| Excerpt |
================

Is this your first Ildhafn feast? Confused? Read on...

What's Ildhafn?

Ildhafn, or 'the shire of Ildhafn' is the name of the Auckland chapter of the Society for Creative Anachronism, Inc. SCA for short. Anachronism means an item which does not belong in its time - an example would be Mona Lisa wearing a wrist watch. The name of our organisation means very little, so don't worry about it - it was come up with on the spot some 30-odd years ago when a council clerk needed a name to book a park for an event. Yes, that long ago; the SCA was founded after a very successful costume party in Berkeley in 1966. It's now a worldwide organisation with up to 100,000 members all around the world!

The SCA re-creates aspects of medieval and renaissance life. We study life as it was for real people, and try to learn about different aspects that interest us. The level of study differs from person to person, and there is no minimum requirement except that one may not spoil the fun for others. We've formulated that rule to say that you have to 'make an attempt at pre-1600 clothing and behave like a gentleman/lady'. That's it.

There is a whole internal structure to the SCA which is based on medieval and renaissance examples. We are organised into geographical units called kingdoms, for example. There are thirteen kingdoms; most are based in the US but Europe is a separate one. New Zealand belongs to the kingdom of Caid, which also includes Hawaii, southern California, and a chunk of Nevada. Australia is part of the Kingdom of the West, Caid's neighbour, and is known as the Principality of Lochac. NZ is unofficially known as 'the southern reaches of Caid'.

There are two independent local groups in NZ; the Shire of Ildhafn who claim Northland and Auckland with the Hauraki islands, and the Barony of Southron Gaard which claims the South Island and is based in Christchurch. There are other groups as well - the Household of Narthwold in Hamilton, which are independent but are nominally within Ildhafn's sphere; the Household of the Windy Plains in Palmerston North (independent but has close ties with the Barony); the Household of the Burnished Sun in Nelson (part of the Barony) and the College of Reannag Fhara at Christchurch University.

================

| Dataset excerpt |
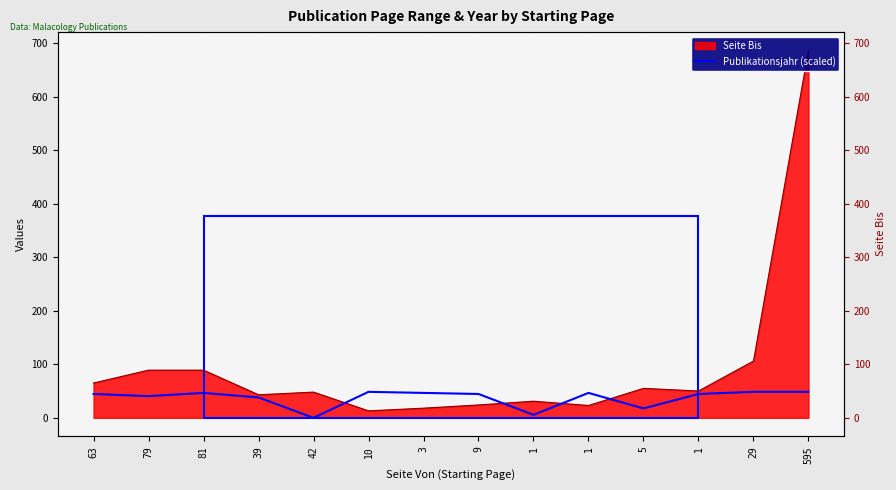

Reading left to right, what are all the values shown in this chart?

44.5	40.5	46.5	38.0	0.0	48.5	46.5	44.5	5.5	46.5	17.5	44.5	48.5	48.5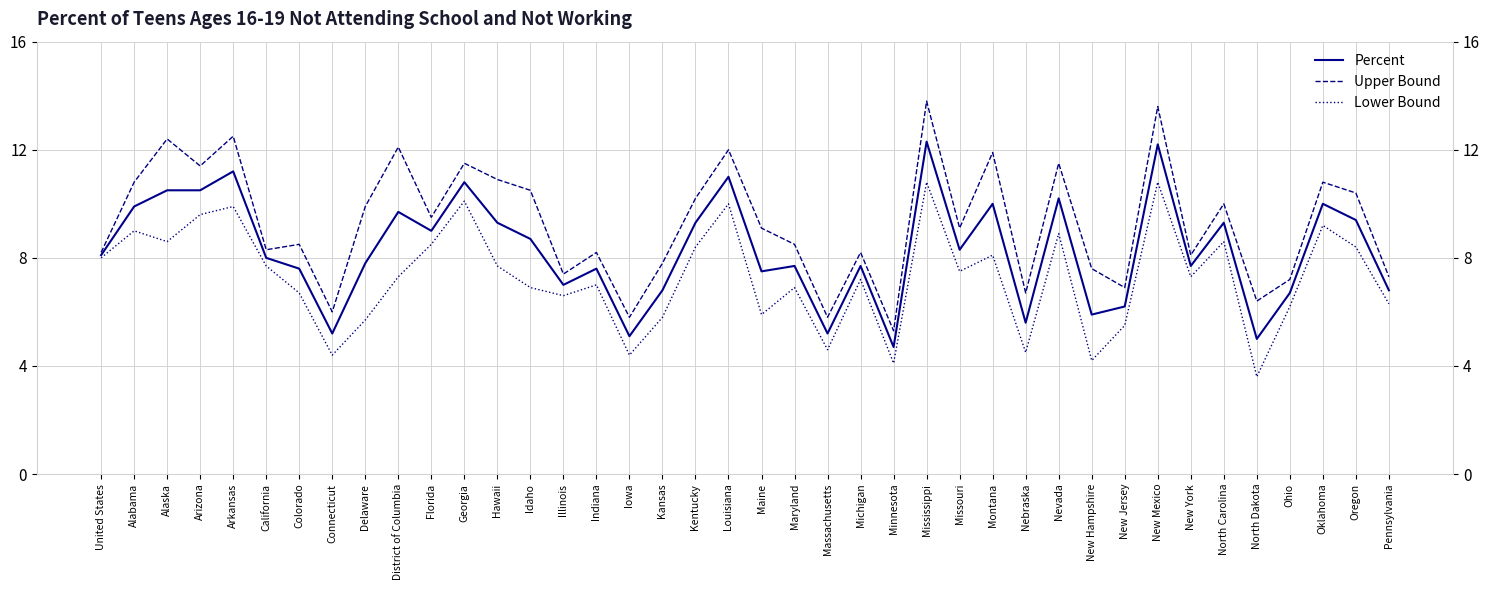

Rank the series by their maximum value, from lowest to highest.

Lower Bound, Percent, Upper Bound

================

| Instructions |
#1 From the introduction to Ildhafn, list every place it says belongs to the kingdom of Caid.
#2 Continue the introduction to Ildhafn from where it stops.

| List of answers |
#1 New Zealand, Hawaii, southern California, and a chunk of Nevada.

#2
What do all those terms mean? Well, they categorise a branch into size, really. A kingdom is the biggest organisational group in the SCA. Inside the kingdom you can have other groups which answer to each other in various lines of reporting. In descending order by size, they are principality, barony, shire/canton, college/stronghold, household. A kingdom has a king and queen who are selected by combat every six months (usually). A principality has the same arrangement with a prince and princess. A barony has a baron and baroness, who are appointed by the king or prince, but the appointment is done after asking the people in the group who they want. Unlike the kings and princes, they are not limited to the time they serve. Below a barony there is no presiding noble, only a formal structure of officers (the officials of the club). A household is a separate thing altogether; it doesn't have to have any officers, but it has no official status as a branch either. Ildhafn does not answer to the barony of Southron Gaard, but directly to the kingdom. This is unusual in other kingdoms, but in Caid we sometimes do things a little differently.

How does a feast like this fit into what the SCA does?

It's the chance for people to show off what they've done; music, research, clothes making, fighting, cooking.... the list goes on. What you need to remember is that many people here do all these things, and the feast is only a part of what the SCA is for them. In other words, there is a continuity which can seem confusing if you've never been to an event before.

Why do people use funny names and titles? And can anyone use what they want?

That's part of the continuity, and a part of how we 'play the game'. To give us something to focus on when we research history, we all have a 'persona', a role we play. This is a person who might have existed at some given time in some given place (that you pick yourself). The names we use are consistent with that time/place, and the clothes too. Lady Lucretzia Isabella di Frecciata is from Venice, around the turn of the 16/17th century. Lady Nataliya L'vovic is from Novgorod. Ozbeg Mangudai is a Mongol. Thyra Haraldsdottir is a Norwegian from the 11th century. And yes, we ignore the time differences - as far as our persons are concerned, we're all from somewhere else.

The titles are a part of the SCA structure just like the shire/kingdom and stuff. There are several people here who have been given awards by the king and queen, for different things. Look closely and see if there's a blue medallion hanging around their necks. If there is, then they have the title 'Lord' or 'Lady'. If the medallion has a funny looking fish on it, that means the owner is a member of the Order of the Dolphin of Caid, which is given for service to the kingdom. If there's a harp, then the order is called 'the Harp Argent', and is an award given for skills in an art. The Order of the Crescent Sword is awarded for fighting skills. There are other awards and titles, but odds are you're not going to meet anyone at an Ildhafn feast who has them, so don't worry about those right now. Anyone who doesn't have an award is just known by their name, but for politeness we usually address each other as "m'lord" or "m'lady" when we need to call to someone.

What's with the food anyway?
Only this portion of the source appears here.